Aim of the exercise
Reproduce word for word the lines of the records that begin with the line containing "services that save you money and time." and run through the line containing "Bangkoks floating markets".

(Excerpted records)

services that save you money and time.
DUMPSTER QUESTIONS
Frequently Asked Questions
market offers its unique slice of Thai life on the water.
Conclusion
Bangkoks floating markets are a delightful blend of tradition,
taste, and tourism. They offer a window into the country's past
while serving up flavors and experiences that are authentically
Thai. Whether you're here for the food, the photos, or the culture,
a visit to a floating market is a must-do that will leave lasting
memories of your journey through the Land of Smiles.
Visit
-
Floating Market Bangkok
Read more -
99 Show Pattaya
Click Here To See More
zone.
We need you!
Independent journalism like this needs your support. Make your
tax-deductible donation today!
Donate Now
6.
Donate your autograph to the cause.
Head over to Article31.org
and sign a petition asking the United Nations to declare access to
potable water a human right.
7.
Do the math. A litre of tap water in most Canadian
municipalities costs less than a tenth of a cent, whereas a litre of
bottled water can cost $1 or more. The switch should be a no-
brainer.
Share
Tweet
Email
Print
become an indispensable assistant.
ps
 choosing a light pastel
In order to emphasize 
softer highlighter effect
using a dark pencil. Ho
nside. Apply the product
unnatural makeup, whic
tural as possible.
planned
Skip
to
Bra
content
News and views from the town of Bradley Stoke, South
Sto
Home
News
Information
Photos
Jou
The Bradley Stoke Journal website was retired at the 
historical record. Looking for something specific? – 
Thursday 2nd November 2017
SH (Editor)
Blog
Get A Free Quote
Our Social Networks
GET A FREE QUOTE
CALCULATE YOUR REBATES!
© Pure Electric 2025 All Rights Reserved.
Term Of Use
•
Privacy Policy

(End Excerpted records)
(Excerpted records)

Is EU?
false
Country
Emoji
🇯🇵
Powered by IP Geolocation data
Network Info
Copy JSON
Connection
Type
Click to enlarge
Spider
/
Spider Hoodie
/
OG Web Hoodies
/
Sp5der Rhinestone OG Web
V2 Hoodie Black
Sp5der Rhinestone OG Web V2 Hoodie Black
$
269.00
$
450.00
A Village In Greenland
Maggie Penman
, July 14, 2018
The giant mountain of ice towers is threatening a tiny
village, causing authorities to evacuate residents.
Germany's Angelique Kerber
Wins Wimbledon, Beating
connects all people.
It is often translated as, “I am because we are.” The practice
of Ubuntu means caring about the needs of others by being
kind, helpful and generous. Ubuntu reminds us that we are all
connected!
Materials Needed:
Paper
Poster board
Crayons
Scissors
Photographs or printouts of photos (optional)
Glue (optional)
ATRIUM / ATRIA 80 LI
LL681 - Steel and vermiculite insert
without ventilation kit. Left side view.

(End Excerpted records)

Response to this exercise
services that save you money and time.
DUMPSTER QUESTIONS
Frequently Asked Questions
market offers its unique slice of Thai life on the water.
Conclusion
Bangkoks floating markets are a delightful blend of tradition,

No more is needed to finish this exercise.